Value types considered harmful (part 1)
17 February 2018This post is part of a series on value types, particularly in the C# language, and why some people consider defining your own value types not useful or even dangerous. This first post is a general introduction to the subject of value types and the basic arguments for their use.
Certain programming languages draw a difference between value and reference types: the distinction ultimately consists in separating the way to get to the value in memory from the value itself. In this post we’ll be mostly looking at how the distinction applies to C#.
Wait, what’s a value type again?
Evaluating a value type expression lends a new instance of the value in its entirety, whereas with reference types there is something over and above the value which is a reference to the value.
Value types instances are (typically) not subject to garbage collection, which means the memory resources they occupy become immediately available for reuse once they are no longer reachable (for example when you reach the end of the function where an instance is reachable as a local variable). Reference types are subject to garbage collection: the memory they occupy is generally not immediately released when there no longer exist a way to reach them from an an application root, but a further step is necessary where a garbage collector realizes this memory can be reused by employing some algorithm to figure out that there are no more references to the instance.

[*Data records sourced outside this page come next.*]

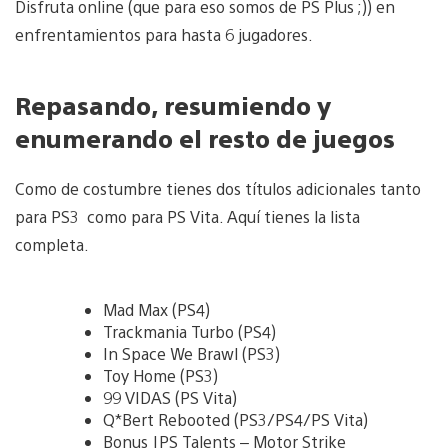
Disfruta online (que para eso somos de PS Plus ;)) en
enfrentamientos para hasta 6 jugadores.
Repasando, resumiendo y
enumerando el resto de juegos
Como de costumbre tienes dos títulos adicionales tanto
para PS3 como para PS Vita. Aquí tienes la lista
completa.
Mad Max (PS4)
Trackmania Turbo (PS4)
In Space We Brawl (PS3)
Toy Home (PS3)
99 VIDAS (PS Vita)
Q*Bert Rebooted (PS3/PS4/PS Vita)
Bonus |PS Talents – Motor Strike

This means whenever you, for example, assign a value type variable to a field or a collection a copy of the original instance is produced whereas doing the same with a reference type will (generally) create a new, separate reference to the same instance. In this second case, any change to the internal state of the instance can be read from multiple places: all is needed is a reference to it (read: a way to reach it). This also means that your application does not need to keep track of value types for garbage collection, reducing the overhead incurred with every garbage collection cycle.
Garbage and you
As your application runs it allocates memory for the data types that you use: your numbers, your strings, your lists and whatever else. Because with reference types you can have multiple references to the same instance it’s harder to tell when the memory the instance occupies can be reclaimed.

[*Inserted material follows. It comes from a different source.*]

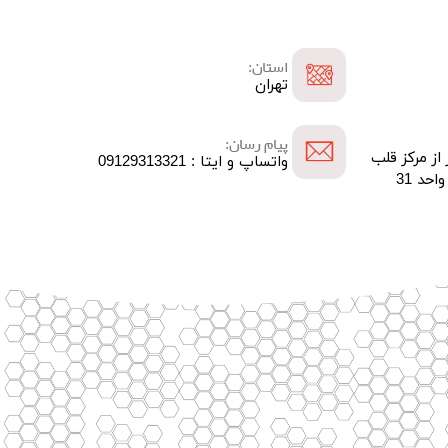
استان:
تهران
پیام رسان:
 از مرکز قلب
واتساپ و ایتا : 09129313321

The CLR employs a generational garbage collection, where once your application gets to measuring a certain size in memory, the garbage collector temporarily halts execution of your program logic and starts checking what reference type instances you allocated are completely out of scope (then it promotes any surviving objects to the next generation.)

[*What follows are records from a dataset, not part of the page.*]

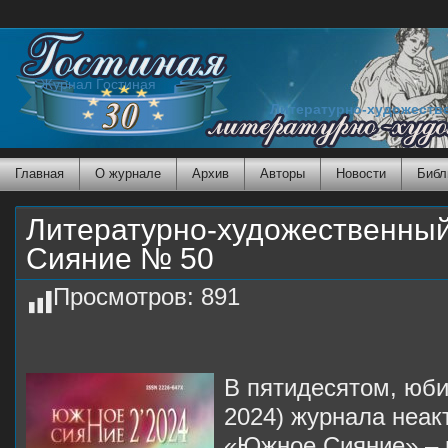
Журнал Гостиная
Литературно-художеств
Главная
О журнале
Архив
Авторы
Новости
Библ
Литературно-художественны
Сияние № 50
Просмотров:
891
В пятидесятом, юб
2024) журнала неак
«Южное Сияние» – 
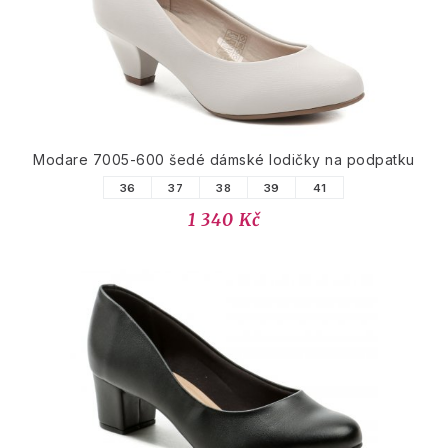
Modare 7005-600 šedé dámské lodičky na podpatku
36
37
38
39
41
1 340 Kč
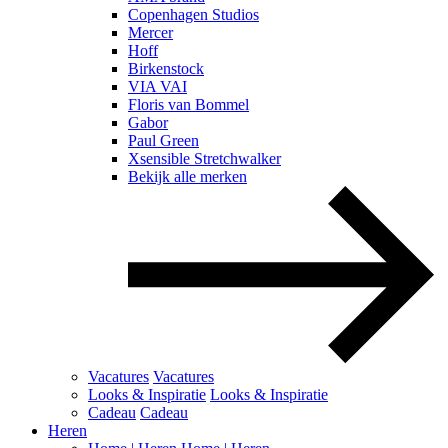
Copenhagen Studios
Mercer
Hoff
Birkenstock
VIA VAI
Floris van Bommel
Gabor
Paul Green
Xsensible Stretchwalker
Bekijk alle merken
Vacatures
Vacatures
Looks & Inspiratie
Looks & Inspiratie
Cadeau
Cadeau
Heren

So, once in a while precious processor cycles will be ‘wasted’ on housekeeping rather than keeping processing your customers’ clicks, API requests, etc. This is essentially the basic argument for value types: the extra step to double check they’re no longer reachable is made unnecessary given that there is a one-to-one mapping between value type instances and ways to reach them.
Place-oriented programming
Languages such as C and Go generally allow the sort of de-referencing characteristic of reference types for any type through a generalized notion of “pointer”, without drawing a strong distinction between two categories of types like C# and Java do. Indeed, C# and Java support value type wrappers (or boxes) that can “contain” a value type instance and allow it to be treated as a reference type (i.e. allow one instance to be reference by multiple sources, and be subject to garbage collection). A pointer is simply a way to get to the instance (perhaps the only clear example of a “mode of presentation”). A value in memory that in turns tells you where exactly to go to find the instance; it is the equivalent of saying “I don’t know what value this is exactly, but I know it takes `this` much space, and it starts over there.”
If you’re willing to dig deep enough you’ll find that C# does indeed support a generalized notion of pointer, however pointers are semantically different from reference types in that they are not subject to garbage collection and using them bypasses the type verification the CLR automatically performs. They are a considered a powerful tool, generally only employed where strictly needed (typically to call into unmanaged code). Much like C pointers (and unlike Go pointers), they are subject to pointer arithmetic, which is part of the reason it is impossible for the CLR to verify what you’re doing when you use them.
Conclusion
In this post we have introduced a distinction in some managed languages between value and reference types, and presented a basic argument for them. A basic trade-off with value types is that no processor cycles will be used to keep track of whether there’s still at least one reference to the instance (garbage collection) but more memory overall may end up being used by the program depending on how many concurrent copies of the value exist as they it is passed around and mutated.
In the next post we’ll see the limitations with using value types in C# and the arguments against the use of custom value types outside the ones built into the CLR.
Further reading
- E. Lippert. The stack is an implementation detail, part one. 2009. Generally everything Lippert has written about value types explains them in much more depth than this series.
- J. Richter. CLR via C#, Chapters 5, 19. Fourth printing: Microsoft Press 2014. The basic argument for value types is from Chapter 5 here.
- J. Skeet. C# in depth, Chapter 2.2. Manning Publications 2014.
- Rich Hickey. The value of values. 2012.